## EXERCISE DATA
=== Section Start ===

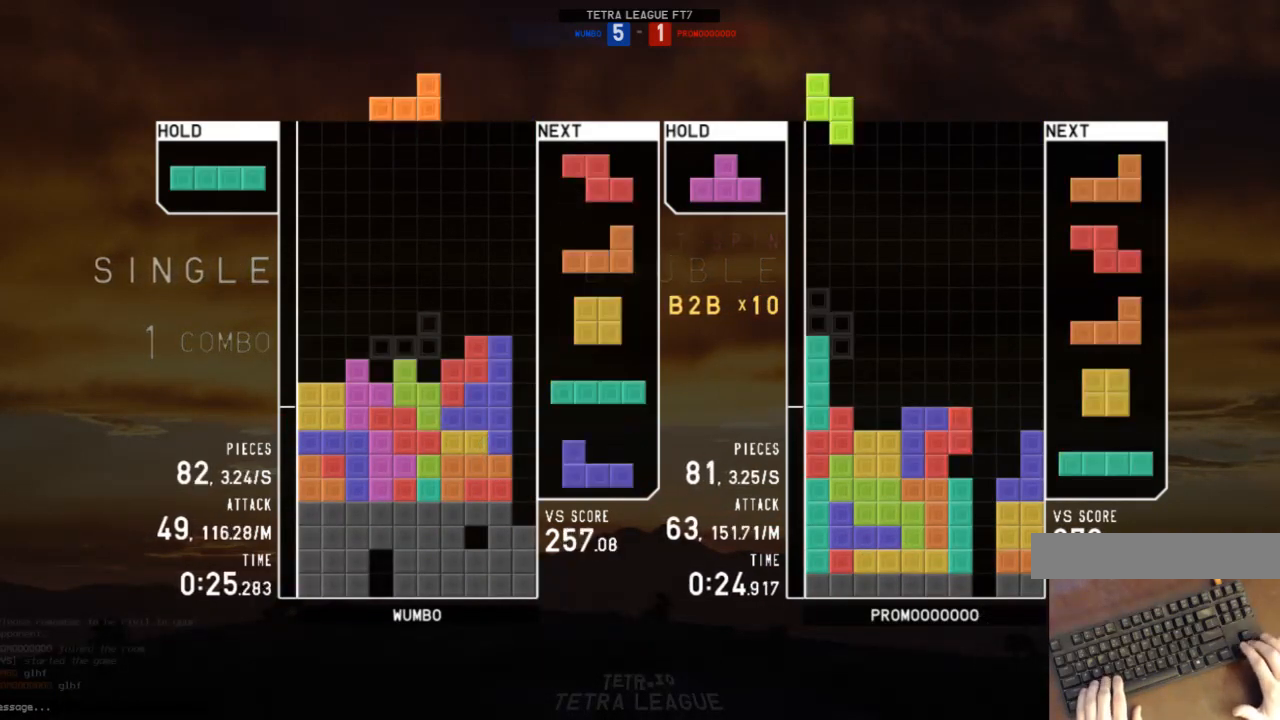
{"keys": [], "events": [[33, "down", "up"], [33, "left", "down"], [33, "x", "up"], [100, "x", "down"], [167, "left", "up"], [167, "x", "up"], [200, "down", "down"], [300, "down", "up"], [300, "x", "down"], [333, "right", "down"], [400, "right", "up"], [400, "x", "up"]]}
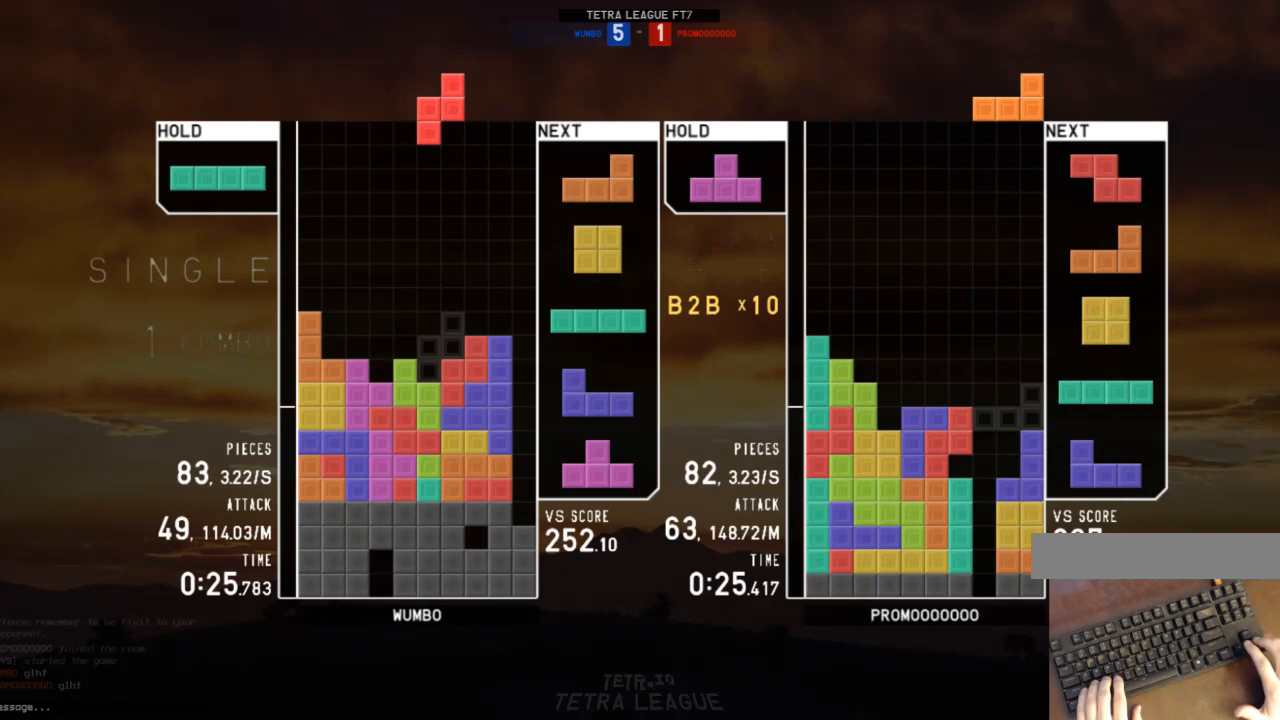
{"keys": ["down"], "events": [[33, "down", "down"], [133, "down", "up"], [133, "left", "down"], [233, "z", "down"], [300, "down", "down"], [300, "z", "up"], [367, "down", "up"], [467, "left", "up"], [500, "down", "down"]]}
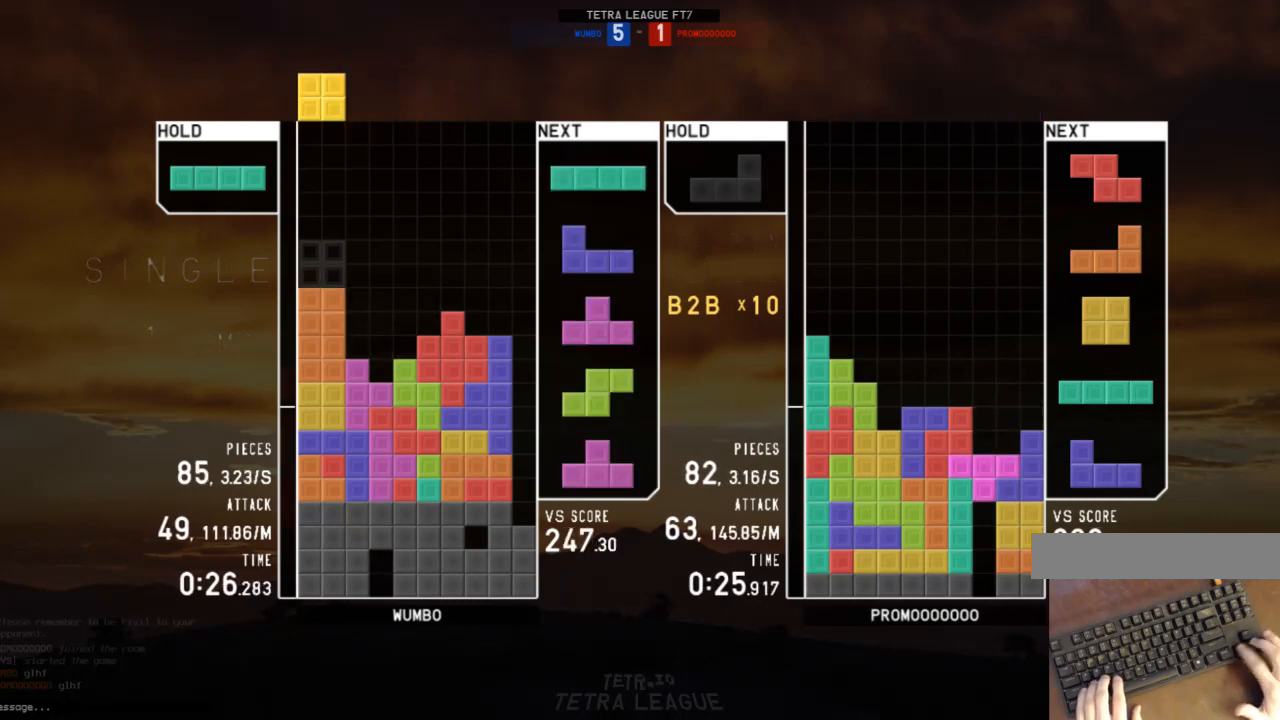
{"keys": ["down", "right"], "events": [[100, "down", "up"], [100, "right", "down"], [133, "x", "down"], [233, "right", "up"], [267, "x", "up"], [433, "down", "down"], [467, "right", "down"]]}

=== Section End ===
=== Section Start ===

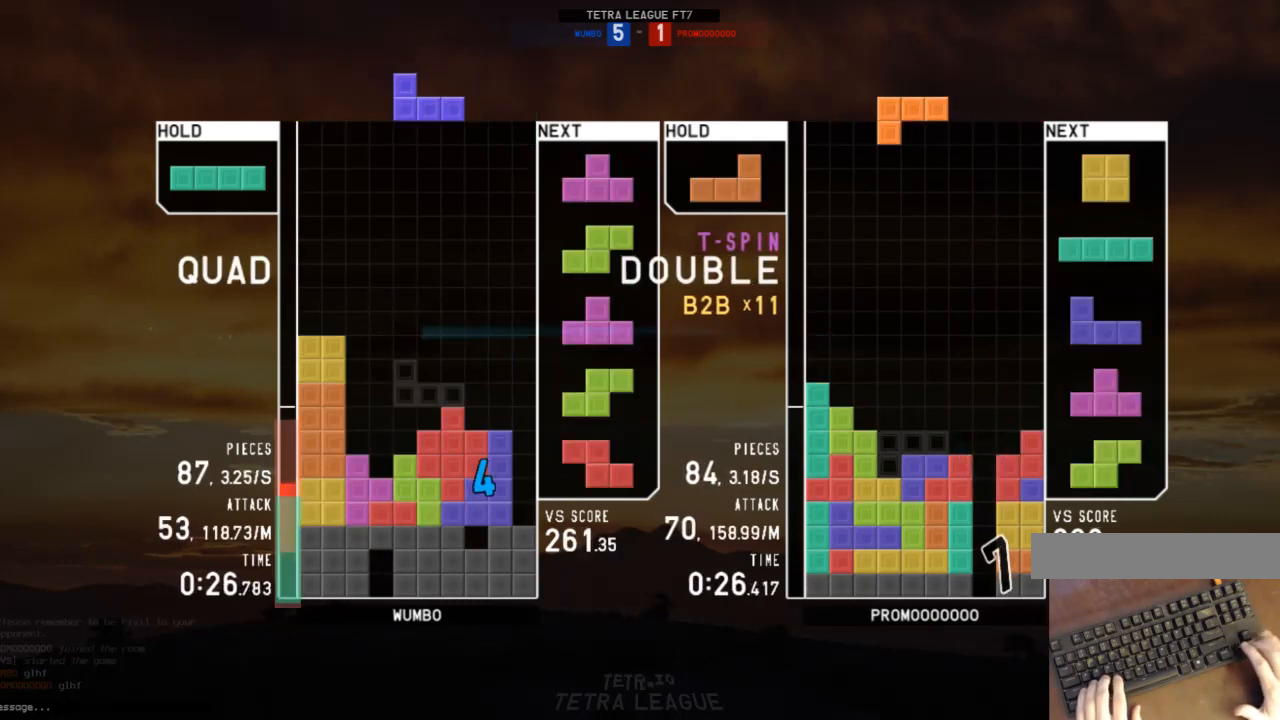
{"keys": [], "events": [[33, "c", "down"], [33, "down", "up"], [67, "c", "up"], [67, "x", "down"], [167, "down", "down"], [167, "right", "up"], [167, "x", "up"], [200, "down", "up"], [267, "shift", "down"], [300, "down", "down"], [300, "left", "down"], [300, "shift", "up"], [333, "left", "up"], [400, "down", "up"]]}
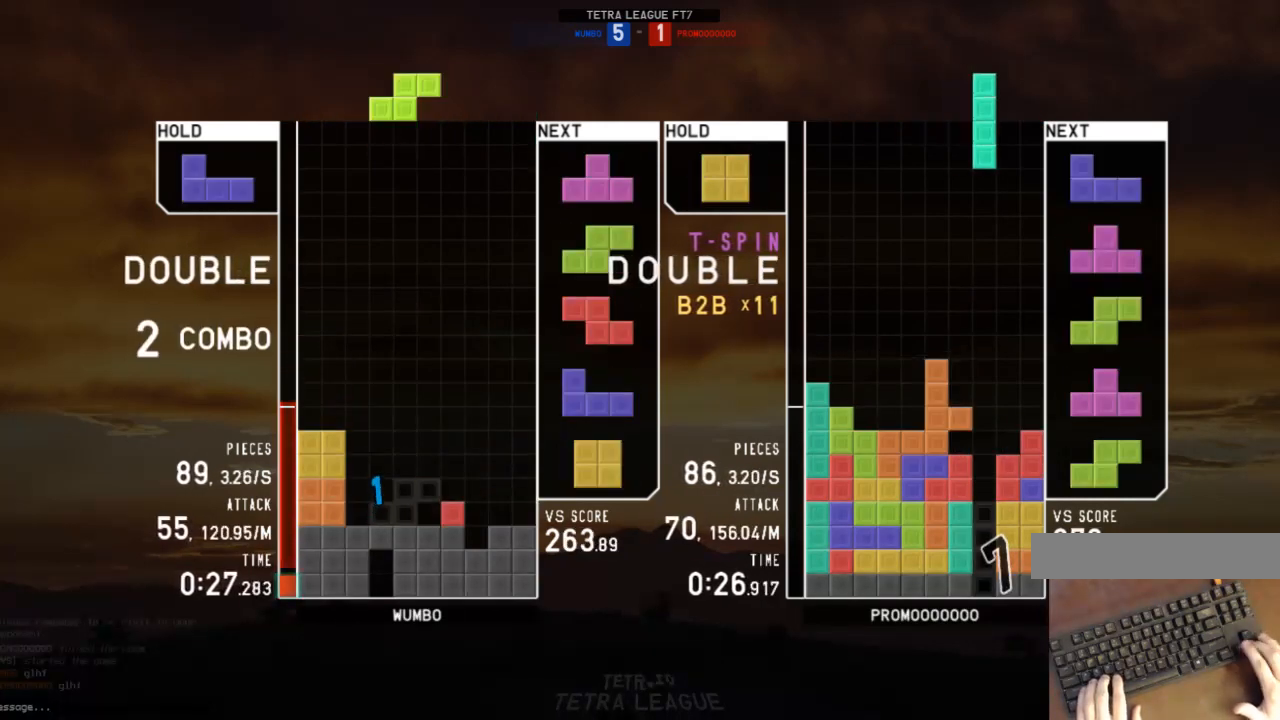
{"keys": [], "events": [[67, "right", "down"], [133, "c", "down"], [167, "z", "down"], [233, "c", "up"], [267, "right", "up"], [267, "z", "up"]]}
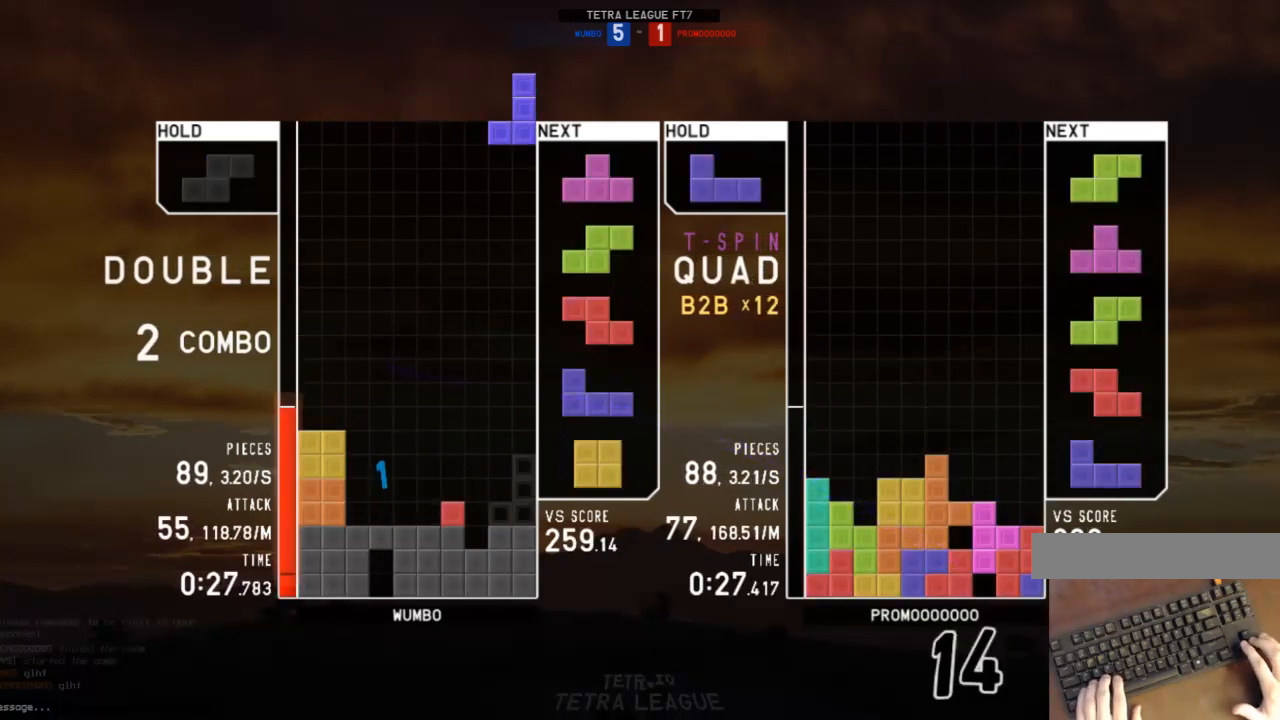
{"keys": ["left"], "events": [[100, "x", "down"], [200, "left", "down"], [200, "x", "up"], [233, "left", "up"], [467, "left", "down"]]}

=== Section End ===

## THE TASK
Only lines with the word "left" are needed. Copy them from the preceding records.

## SOLVED PROBLEM
{"keys": [], "events": [[33, "down", "up"], [33, "left", "down"], [33, "x", "up"], [100, "x", "down"], [167, "left", "up"], [167, "x", "up"], [200, "down", "down"], [300, "down", "up"], [300, "x", "down"], [333, "right", "down"], [400, "right", "up"], [400, "x", "up"]]}
{"keys": ["down"], "events": [[33, "down", "down"], [133, "down", "up"], [133, "left", "down"], [233, "z", "down"], [300, "down", "down"], [300, "z", "up"], [367, "down", "up"], [467, "left", "up"], [500, "down", "down"]]}
{"keys": [], "events": [[33, "c", "down"], [33, "down", "up"], [67, "c", "up"], [67, "x", "down"], [167, "down", "down"], [167, "right", "up"], [167, "x", "up"], [200, "down", "up"], [267, "shift", "down"], [300, "down", "down"], [300, "left", "down"], [300, "shift", "up"], [333, "left", "up"], [400, "down", "up"]]}
{"keys": ["left"], "events": [[100, "x", "down"], [200, "left", "down"], [200, "x", "up"], [233, "left", "up"], [467, "left", "down"]]}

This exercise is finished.